Apple CEO Steve Jobs died on Wednesday. He was 56.
Jobs died after a protracted and at times public battle with cancer. He took three medical leaves of absence from his Apple CEO post before permanently handing over the position to Tim Cook, then the chief operating officer.
When he stepped down, Jobs said if there ever came a day when I could no longer meet my duties and expectations as Apple's C.E.O., I would be the first to let you know. Unfortunately, that day has come.
Even after his resignation, he remained involved with the company.
His death comes just one day after Apple unveiled its iPhone 4S in the Let's Talk iPhone Event.
Under Jobs' watch, Apple grew from a stagnant computer maker to a juggernaut in the consumer devices market. In the process, it became the most valuable publicly traded company in the world.
Apple, especially earlier in its history, has been a longtime competitor of Microsoft. It initially lost the personal computers war to Microsoft but then more than made up for it by its success with the iPod, iPhone, and iPad. All three products were developed under Jobs' watch.
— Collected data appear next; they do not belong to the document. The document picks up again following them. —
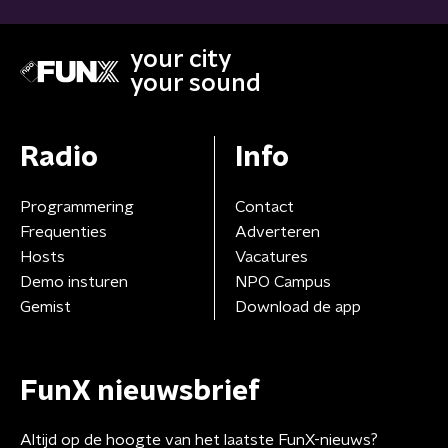
your city
your sound
Radio
Info
Programmering
Contact
Frequenties
Adverteren
Hosts
Vacatures
Demo insturen
NPO Campus
Gemist
Download de app
FunX nieuwsbrief
Altijd op de hoogte van het laatste FunX-nieuws?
On news of his death, Microsoft founder Bill Gates issued the following statement through Facebook:
I'm truly saddened to learn of Steve Jobs' death. Melinda and I extend our sincere condolences to his family and friends, and to everyone Steve has touched through his work.
Steve and I first met nearly 30 years ago, and have been colleagues, competitors and friends over the course of more than half our lives.
The world rarely sees someone who has had the profound impact Steve has had, the effects of which will be felt for many generations to come.
For those of us lucky enough to get to work with him, it's been an insanely great honor. I will miss Steve immensely.
Gates, 55, founded Microsoft in 1975, one year before Jobs founded Apple.